**Goal of the exercise**:
Repeat each entry word for word.

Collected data
++++++

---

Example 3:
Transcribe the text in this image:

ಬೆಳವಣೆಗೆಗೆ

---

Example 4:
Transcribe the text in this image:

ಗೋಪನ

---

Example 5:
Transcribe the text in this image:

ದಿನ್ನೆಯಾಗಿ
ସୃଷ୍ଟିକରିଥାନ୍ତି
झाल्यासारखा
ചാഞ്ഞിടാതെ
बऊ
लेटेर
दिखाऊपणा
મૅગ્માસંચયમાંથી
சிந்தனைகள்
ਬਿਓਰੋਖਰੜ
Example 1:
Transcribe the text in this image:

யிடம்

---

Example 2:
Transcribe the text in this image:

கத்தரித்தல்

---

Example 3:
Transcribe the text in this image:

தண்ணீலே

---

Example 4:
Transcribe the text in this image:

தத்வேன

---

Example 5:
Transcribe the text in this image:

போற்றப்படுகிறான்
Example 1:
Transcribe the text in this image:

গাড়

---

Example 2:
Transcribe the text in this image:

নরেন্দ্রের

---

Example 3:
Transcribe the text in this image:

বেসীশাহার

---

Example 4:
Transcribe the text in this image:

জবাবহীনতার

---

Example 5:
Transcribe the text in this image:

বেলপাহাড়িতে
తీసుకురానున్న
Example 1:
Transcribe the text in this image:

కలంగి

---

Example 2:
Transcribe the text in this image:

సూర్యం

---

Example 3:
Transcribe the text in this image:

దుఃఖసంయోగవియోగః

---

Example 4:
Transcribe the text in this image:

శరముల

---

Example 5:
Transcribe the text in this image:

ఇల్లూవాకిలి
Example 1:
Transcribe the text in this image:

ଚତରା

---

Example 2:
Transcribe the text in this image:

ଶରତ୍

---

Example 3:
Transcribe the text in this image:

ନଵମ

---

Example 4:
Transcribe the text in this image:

++++++

**Worked solution**:
---

Example 3:
Transcribe the text in this image:

ಬೆಳವಣೆಗೆಗೆ

---

Example 4:
Transcribe the text in this image:

ಗೋಪನ

---

Example 5:
Transcribe the text in this image:

ದಿನ್ನೆಯಾಗಿ
ସୃଷ୍ଟିକରିଥାନ୍ତି
झाल्यासारखा
ചാഞ്ഞിടാതെ
बऊ
लेटेर
दिखाऊपणा
મૅગ્માસંચયમાંથી
சிந்தனைகள்
ਬਿਓਰੋਖਰੜ
Example 1:
Transcribe the text in this image:

யிடம்

---

Example 2:
Transcribe the text in this image:

கத்தரித்தல்

---

Example 3:
Transcribe the text in this image:

தண்ணீலே

---

Example 4:
Transcribe the text in this image:

தத்வேன

---

Example 5:
Transcribe the text in this image:

போற்றப்படுகிறான்
Example 1:
Transcribe the text in this image:

গাড়

---

Example 2:
Transcribe the text in this image:

নরেন্দ্রের

---

Example 3:
Transcribe the text in this image:

বেসীশাহার

---

Example 4:
Transcribe the text in this image:

জবাবহীনতার

---

Example 5:
Transcribe the text in this image:

বেলপাহাড়িতে
తీసుకురానున్న
Example 1:
Transcribe the text in this image:

కలంగి

---

Example 2:
Transcribe the text in this image:

సూర్యం

---

Example 3:
Transcribe the text in this image:

దుఃఖసంయోగవియోగః

---

Example 4:
Transcribe the text in this image:

శరముల

---

Example 5:
Transcribe the text in this image:

ఇల్లూవాకిలి
Example 1:
Transcribe the text in this image:

ଚତରା

---

Example 2:
Transcribe the text in this image:

ଶରତ୍

---

Example 3:
Transcribe the text in this image:

ନଵମ

---

Example 4:
Transcribe the text in this image:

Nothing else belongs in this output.